Indian Fall: First Nations Leaders
Those who lead rarely can choose their time in office, their challenges, or their adversaries.
Therefore, leadership is always a test of character, and this was certainly true for Piapot, Big Bear,
Crowfoot, and Poundmaker. These men and their peoples faced an adversary more menacing than any invading
army or competing economic system.

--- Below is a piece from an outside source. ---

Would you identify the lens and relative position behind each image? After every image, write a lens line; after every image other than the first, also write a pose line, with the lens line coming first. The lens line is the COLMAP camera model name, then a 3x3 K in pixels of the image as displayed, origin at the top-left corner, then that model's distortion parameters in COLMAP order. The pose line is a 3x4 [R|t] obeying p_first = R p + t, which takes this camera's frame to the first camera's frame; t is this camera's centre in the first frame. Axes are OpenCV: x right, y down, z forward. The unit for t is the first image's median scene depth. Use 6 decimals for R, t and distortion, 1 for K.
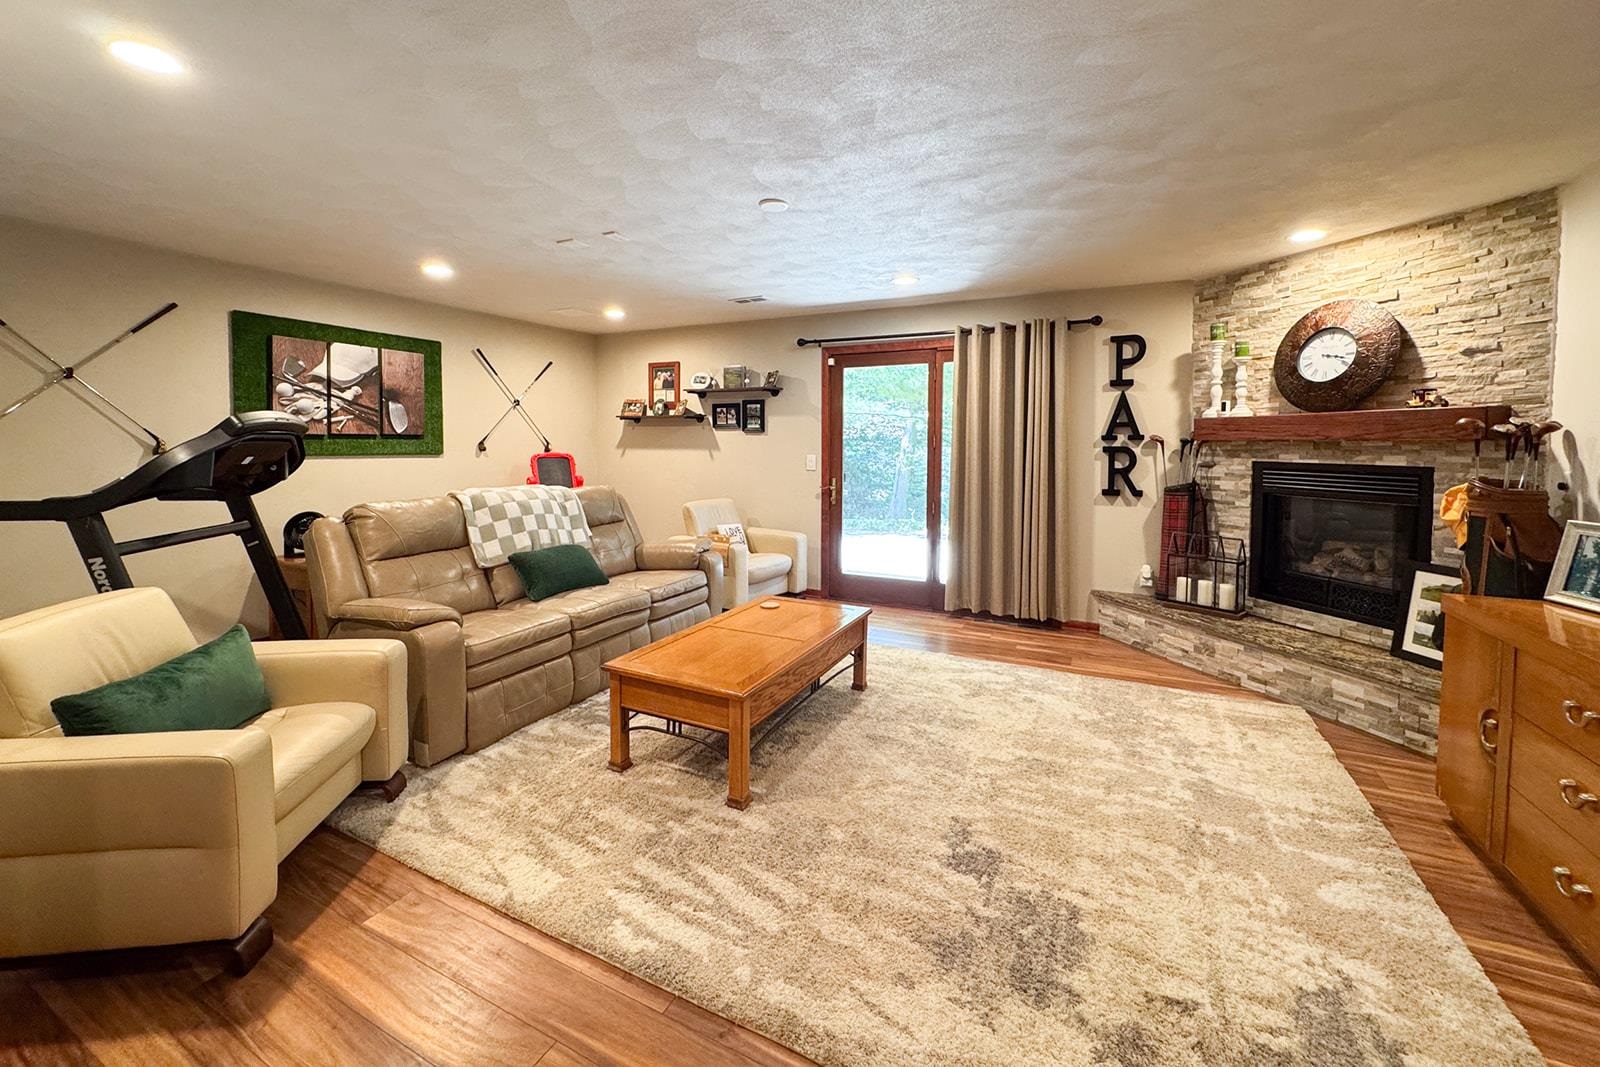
lens RADIAL K [[639.8, 0, 795.2], [0, 639.8, 457.0], [0, 0, 1]] dist [0.000317, 0.000121]
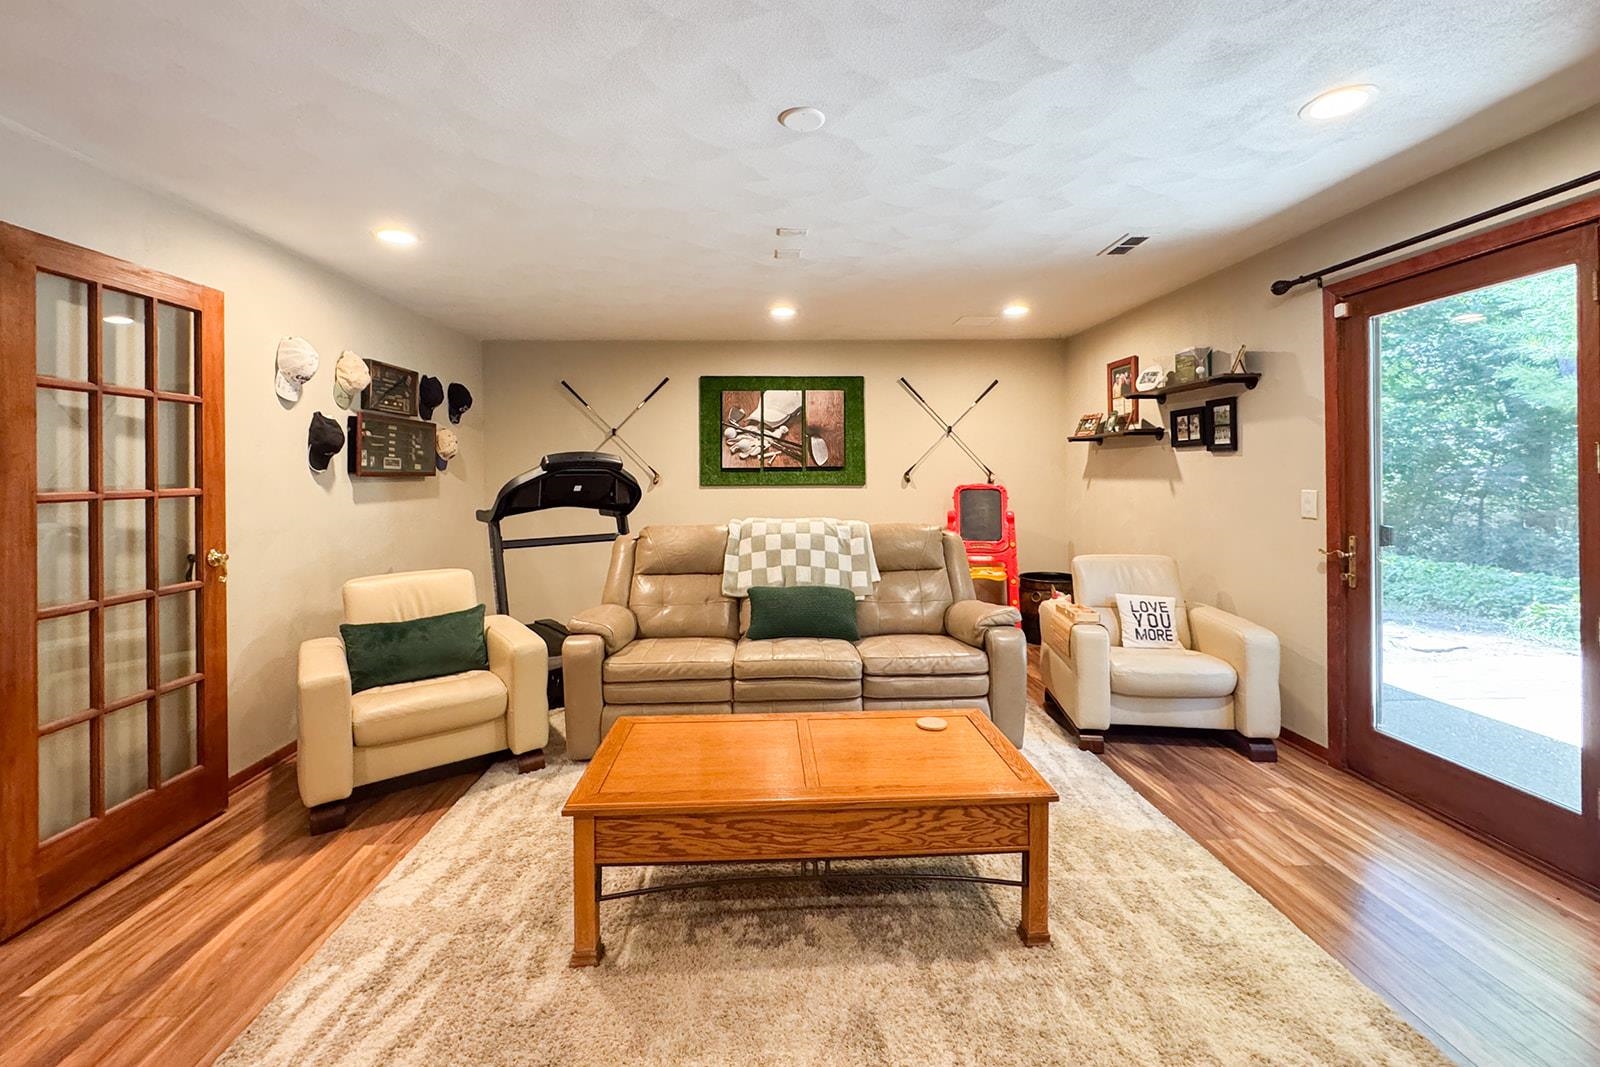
lens RADIAL K [[665.4, 0, 797.9], [0, 665.4, 468.0], [0, 0, 1]] dist [-0.001723, -0.000122]
pose [[0.490382, -0.017221, -0.871337, 0.391449], [-0.008776, 0.999656, -0.024697, -0.004805], [0.871463, 0.019758, 0.490063, 0.452508]]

They confronted a civilization that was alien and incomprehensible,
that threatened all that they knew and loved: a way of life that allowed them to draw strength from the
elements, knowledge from the land and wisdom from their dreams; a way of life that, according to frontier
journal keepers, kept them healthy, happy and robust; a culture based on motion and mobility, homes that
were light, portable and comfortable, villages that flowed with the season and the herds of buffalo,
nations of the spoken rather than the written word, communities where names were fluid rather than fixed.
Piapot, Big Bear, Crowfoot and Poundmaker fought to preserve what they could of their communities and
their cultures, their freedom and their independence, their pride and their dignity, their way of living,
thinking and being. They led their peoples during a time of crisis and national catastrophe. To understand
the challenge they faced, think of Moses being called upon to lead his people from slavery into freedom,
and think of these men being forced to lead their people from freedom into subservience.
Leadership brought them challenges they could not surmount and a cultural conflict they could not win.
They were up against a civilization that strove for permanence, that erected fences and fixed structures,
that built roads and railways, that adhered to clocks and calendars. It was a world where things were
nailed down, driven into the ground, built to last.
The times denied these men the rousing victories and personal glory that leaders so often crave. The
times tested them in ways that few other leaders in our peaceful, orderly Dominion have ever been tested.
They drew upon their unshakeable courage and integrity to deal with the circumstances that fate had
dealt them, and they displayed an adamantine resolve to do what was best for their nations. They were
heroes to their people, and justly so, for they were remarkable leaders. They were noble to the end, and
fearless even as they faced death, qualities that found expression in Crowfoot's dying words, delivered
to his grief-stricken family and friends as he lay in his lodge that overlooked the swift, shallow Bow
River and the Blackfoot Crossing. “A little while and I will be gone from among you, whither I cannot
tell. From nowhere we came, into nowhere we go. What is life? It is as the flash of a firefly in the
night. It is as the breath of the buffalo in the winter time. It is as the little shadow that runs
across the grass and loses itself in the sunset.”